*** Records for the task

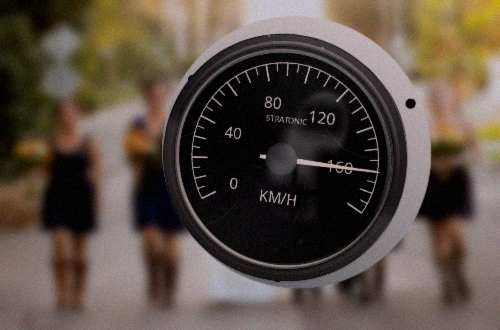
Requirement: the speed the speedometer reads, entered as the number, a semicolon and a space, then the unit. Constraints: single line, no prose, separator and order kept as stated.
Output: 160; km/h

******
*** Records for the task

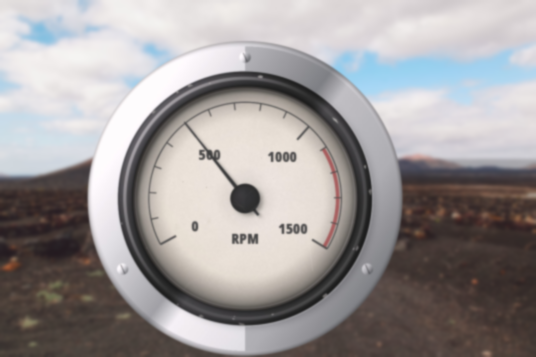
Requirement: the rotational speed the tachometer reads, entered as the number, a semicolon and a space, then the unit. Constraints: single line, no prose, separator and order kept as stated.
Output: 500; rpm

******
*** Records for the task

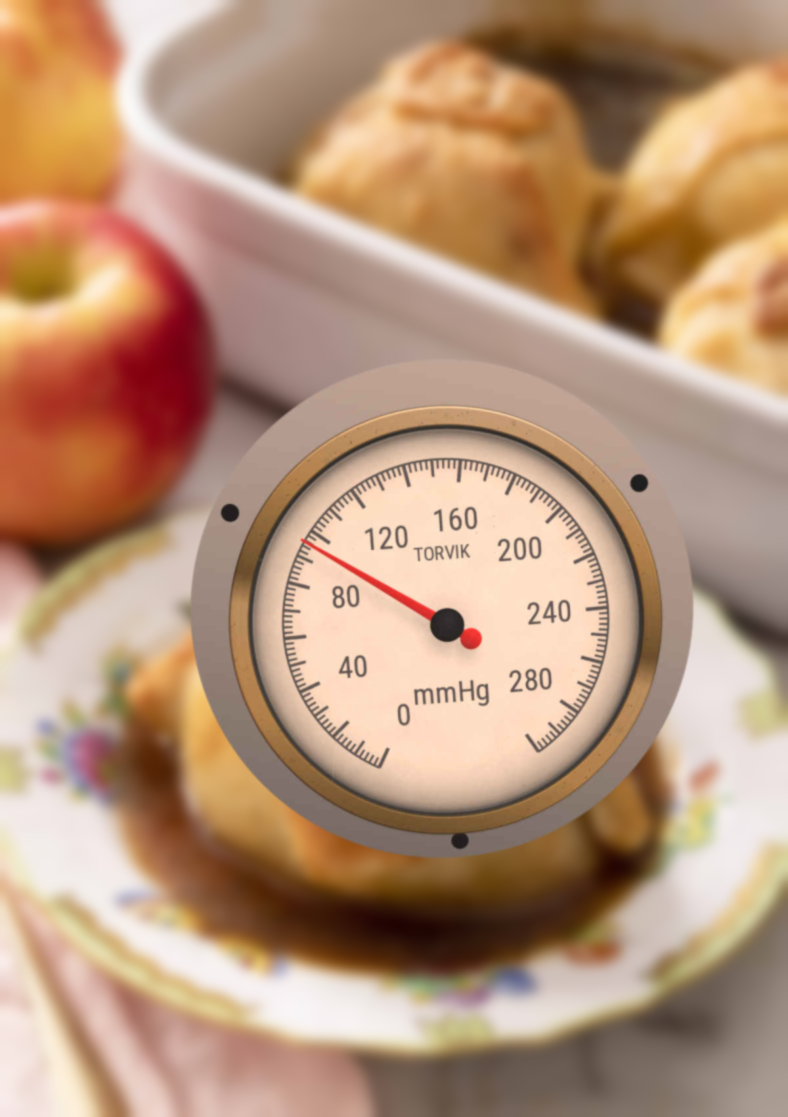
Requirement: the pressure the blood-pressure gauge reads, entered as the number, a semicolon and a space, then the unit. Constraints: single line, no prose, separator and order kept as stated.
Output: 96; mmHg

******

**Problem statement:** Write out word for word the stretch of entries from the line containing "Requirement: the rotational" through the line containing "Output: 500; rpm", both lines included.

**Answer below:**
Requirement: the rotational speed the tachometer reads, entered as the number, a semicolon and a space, then the unit. Constraints: single line, no prose, separator and order kept as stated.
Output: 500; rpm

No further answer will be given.